Netflix (NFLX) fell short of its own expectations on Wednesday when it reported in its third quarter earnings that it added 6.8 million new subscribers. That is just a tick under the 7 million that the company was projecting.
Netflix now has 158.3 million subscribers globally. The company’s stock went up as much as 10% in after hours trading.
The service said it expects to add another 7.6 million subscribers in the next quarter.
Profit in the third quarter of 2019 bounced back from $271 million in Q2 to $665 million. It’s also up from $403 million in the third quarter last year. Revenue went up 31% to $5.2 billion.
Netflix’s stock plummeted in July after the company reported a subscriber miss and a net loss of US subscribers in its second quarter. Domestic sign-ups have since rebounded with about 520,000 new subscribers.
All of this, mixed with sluggish international growth have spooked investors sending Netflix shares down roughly 25% in the past three months.
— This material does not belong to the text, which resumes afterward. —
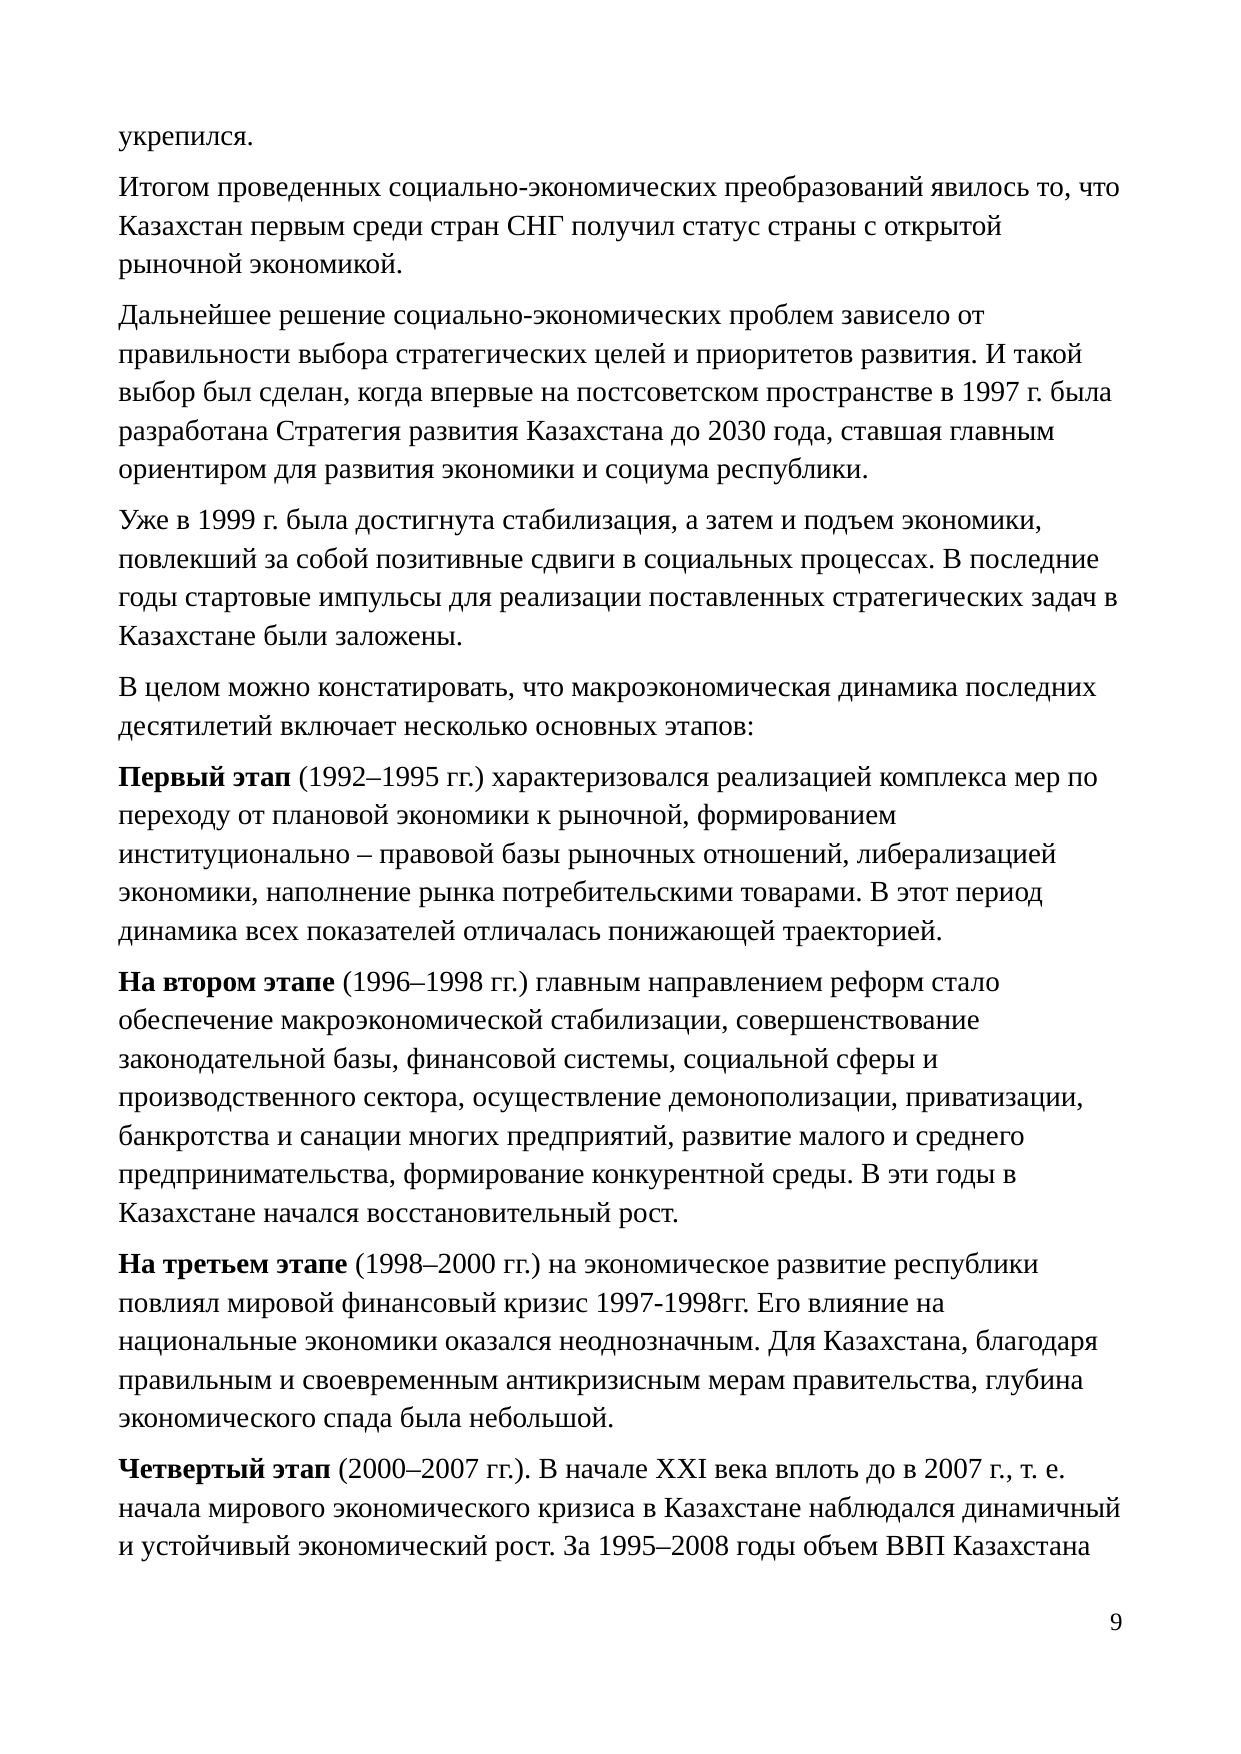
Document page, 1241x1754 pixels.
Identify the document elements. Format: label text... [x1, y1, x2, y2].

text укрепился. [118, 118, 1122, 152]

Wednesday’s earnings was pivotal for investors who were wondering if Netflix’s problems are temporary or permanent. It’s also the last earnings report before Apple (AAPL) and Disney (DIS) each launch their own streaming services to compete with Netflix.
Netflix has been resisting any investor concerns about the competition. In Wednesday’s report, the company said, “Many are focused on the ‘streaming wars,’ but we’ve been competing with streamers (Amazon, YouTube, Hulu) as well as linear TV for over a decade,”
It added that “The upcoming arrival of services like Disney+, Apple TV+, HBO Max, and Peacock is increased competition, but we are all small compared to linear TV.”
Disney+ debuts on November 12. For $6.99 a month, the service comes with a library of popular franchises and content including exclusive films and TV shows based on the company’s most successful brands.
Apple TV+ launches on November 1. The tech giant’s service will have programming from some of Hollywood’s biggest stars including Reese Witherspoon and Jennifer Aniston and a monthly price tag of $4.99 a month or free for a year with the purchase of a new iPhone, iPad, iPod Touch, Mac or Apple TV.
Then in 2020, the streaming market will get even more crowded with the launch of WarnerMedia’s HBO Max and NBCUniversal’s Peacock.
Netflix will be losing some of its most beloved licensed shows to them: “Friends,” will head to HBO Max next year and “The Office” will leave Netflix for Peacock in 2021. HBO Max and Peacock have yet to announce how much their services will cost. (WarnerMedia is also the parent company of CNN.)
And let’s not forget that Netflix is already competing with Amazon Prime Video, the Disney-backed Hulu and CBS All Access, just to name a few.
But Netflix still has plenty working in its favor, including a big head start with more than 150 million subscribers worldwide.
Netflix offers original hit TV shows like “The Crown” and “Stranger Things” and it will be adding “Seinfeld,” one of the most popular sitcoms in TV history, to its lineup in 2021.
Netflix Film also released the “Breaking Bad” sequel “El Camino” last weekend and has films on the docket for the rest of the year that could create some Oscar talk such as Noah Baumbach’s “Marriage Story” and Martin Scorsese’s “The Irishman.”
“While the new competitors have some great titles (especially catalog titles), none have the variety, diversity and quality of new original programming that we are producing around the world,” Netflix said on Wednesday.